Gibbs called Iran an urgent problem that has to be addressed. "We can't delay addressing it," he said.
The spokesman added that the international community cannot have confidence that Iran's program is peaceful if it doesn't comply with the UN.
Meanwhile, U.S. analysts have said an increase in Iran's reported stockpile of low-enriched uranium means the Islamic Republic could have enough of the material to make a nuclear bomb. An IAEA report on Thursday showed an increase in the stockpile since November to 1,010 kg.
Even then, the technical steps needed to "weaponize" enrichment would probably take two to five years.
Also Friday, diplomats said Iran recently understated by a third how much uranium it had enriched and United Nations nuclear inspectors are working with Tehran to ensure such a significant gap does not recur.
The IAEA believes the discrepancy was a technical mistake rather than subterfuge, but the matter is important given concerns, denied by Tehran, that it is secretly trying to develop nuclear weapons.
New figures in the report revealed that Iran had under-reported how much LEU it had amassed, raising new questions about the ability of the restricted inspectors' mission in Iran to keep track of Iranian nuclear advances.
The report said the 1,010 kg was based on an additional 171 kg from new production on top of 839 kg of previous output which inspectors had verified in November. But the last IAEA report at that time put the amount at 630 kg, based on Iran's estimate.
Diplomats familiar with the matter said the IAEA had concluded the discrepancy was due to faulty estimates that can arise from complexities in the phased enrichment process, not to any maneuver to divert LEU out of sight.

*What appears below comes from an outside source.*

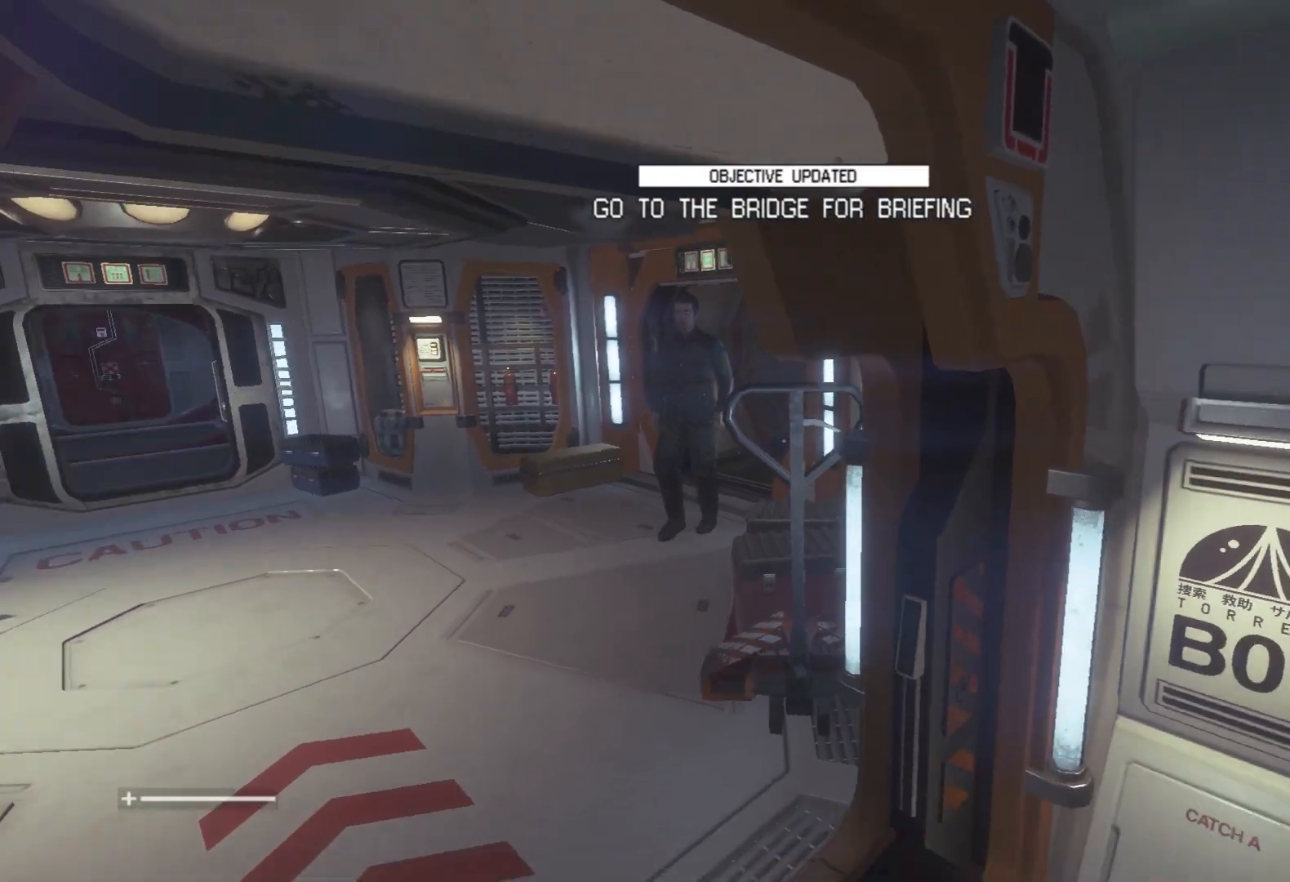
{"keys": ["w"], "mouse": [], "events": [[133, "w", "down"], [317, "d", "up"]]}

The report stressed that all nuclear material at Iran's underground Natanz enrichment plant, except for some waste and samples, was under regular IAEA containment and surveillance.
But the diplomats said the verified LEU figure was based on an inventory check that inspectors perform only once a year.

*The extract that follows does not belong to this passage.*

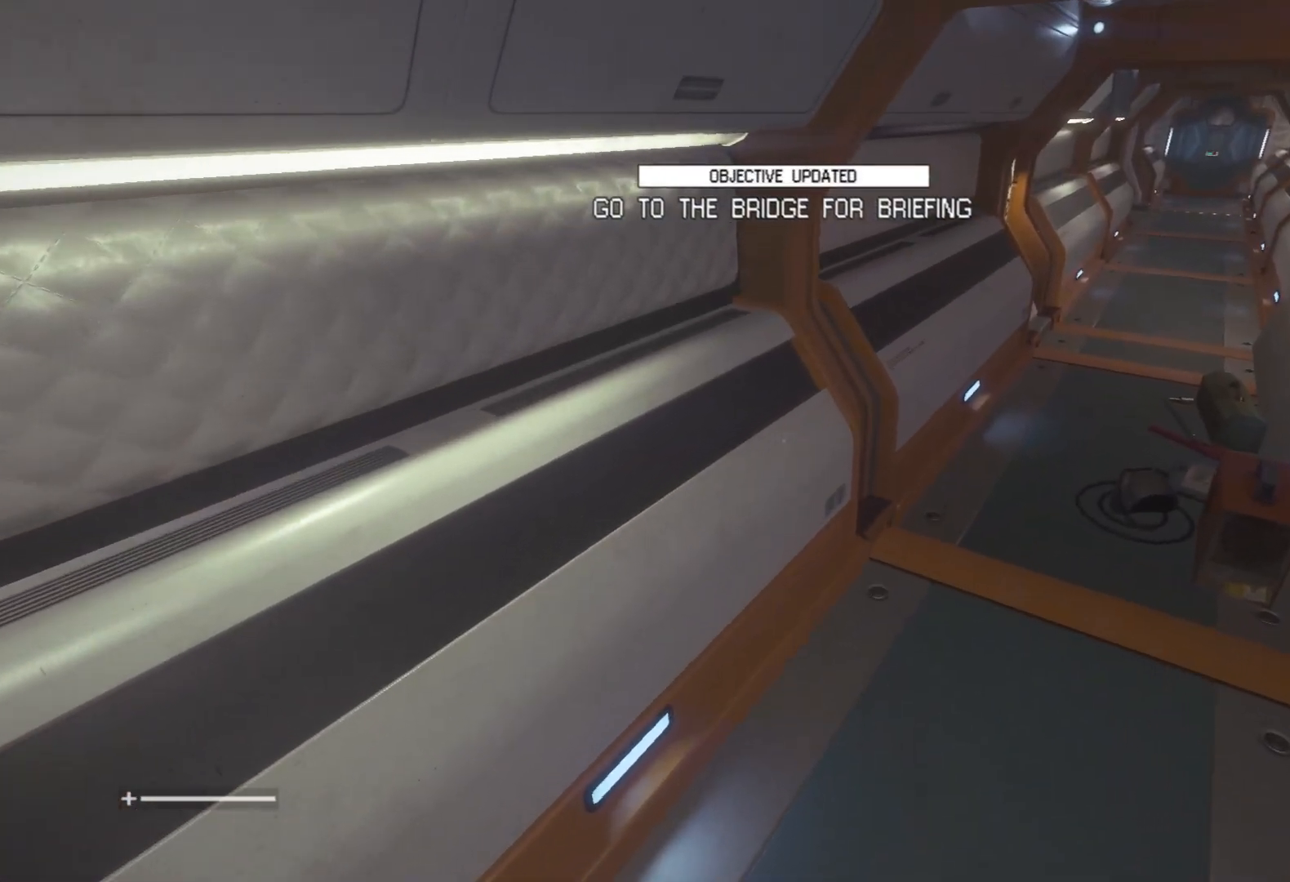
{"keys": ["w"], "mouse": [], "events": [[233, "d", "down"], [333, "d", "up"]]}
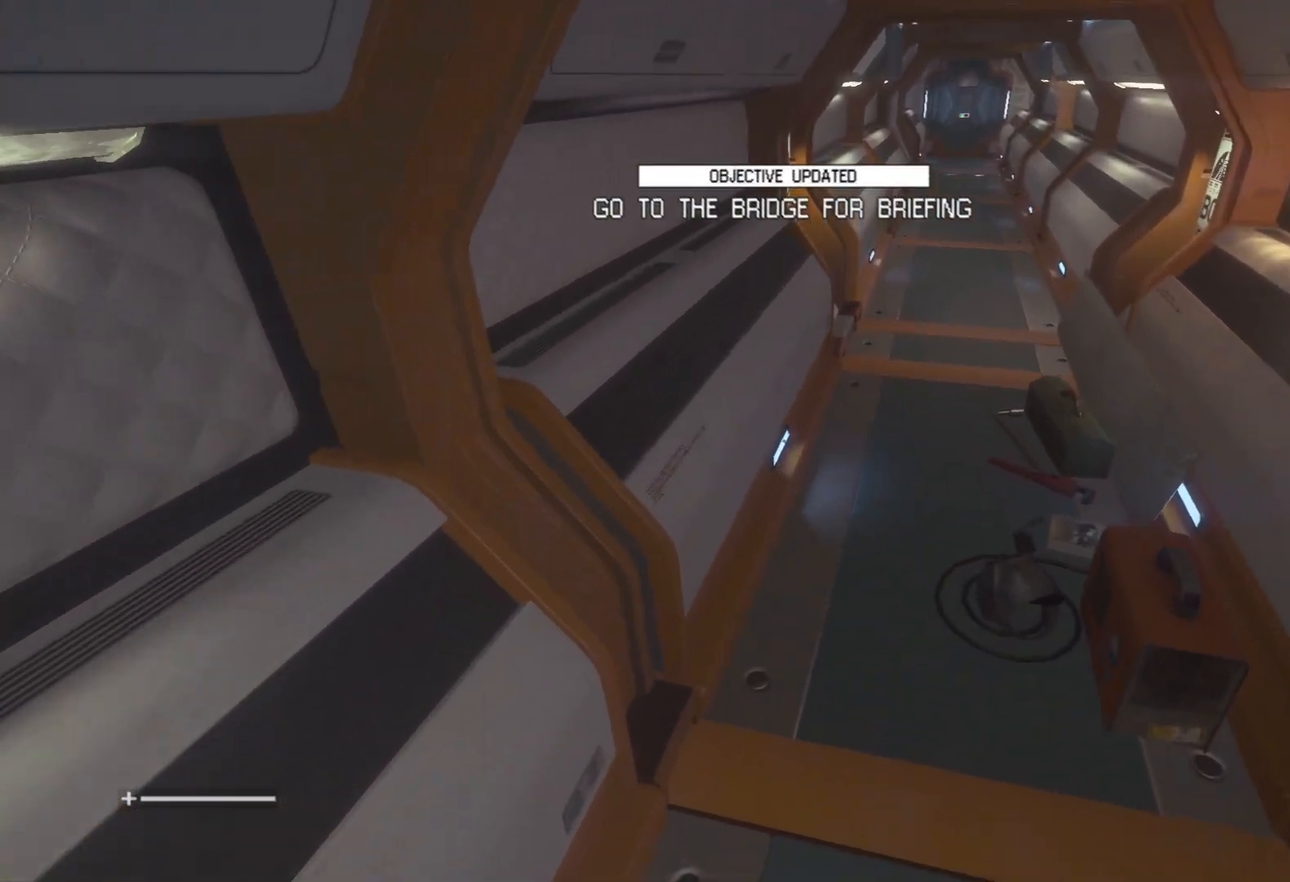
{"keys": ["w"], "mouse": [], "events": []}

In theory, this means there is a risk that any smuggling of enriched uranium out of Natanz for use at a secret site might not be noticed for some time.
UN inspectors are discussing with Iran how to improve its operating records to prevent any repeat of such large differences in accounting in future, the diplomats said.

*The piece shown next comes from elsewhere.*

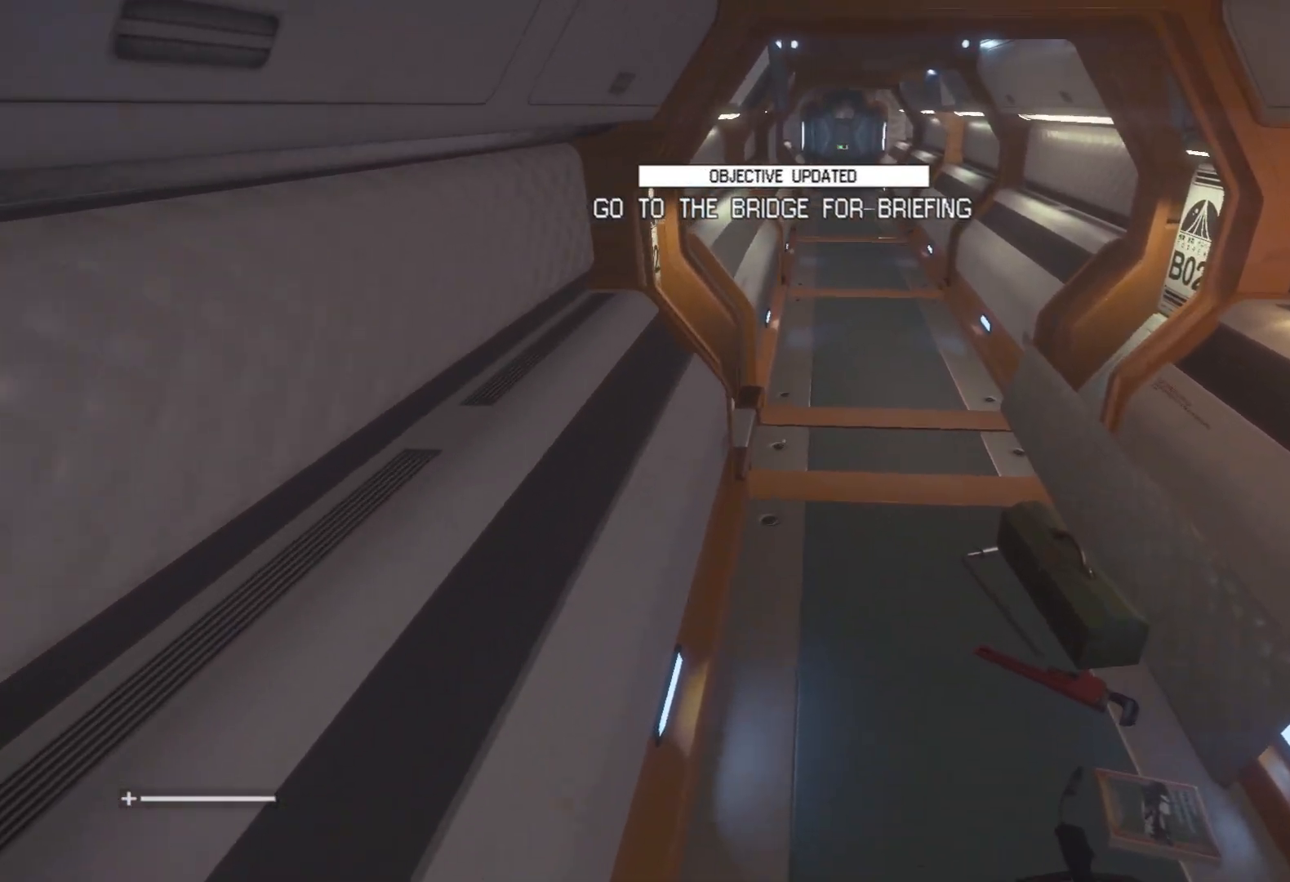
{"keys": ["w"], "mouse": [], "events": [[417, "d", "down"], [500, "d", "up"]]}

"This doesn't mean nuclear safeguards aren't working. But the IAEA will have to do the inventories more often as the amounts increase," said David Albright, a senior non-proliferation analyst in Washington.
"All this reinforces the point that if Iran does divert material, it doesn't mean the IAEA knows right away. This could be delayed a number of weeks, particularly if Iran stalls on allowing them into the plant," he told Reuters.
"The [broader issue] is that Iran has crippled the IAEA's ability to detect undeclared activities."
Iran says it wants a nuclear fuel industry solely to meet growing electricity demand and has promised to preserve IAEA monitoring of its two declared uranium production centres.
But it has severely curbed IAEA movements since being hit with UN sanctions - which it calls illegal - for refusing to suspend enrichment and failing to open up to an IAEA inquiry into allegations of past atom bomb research.
It now bars IAEA access to plants developing new centrifuges and other enrichment machinery, and to a heavy-water reactor under construction. This means inspectors cannot verify that no parallel, military-oriented work is under way in Iran.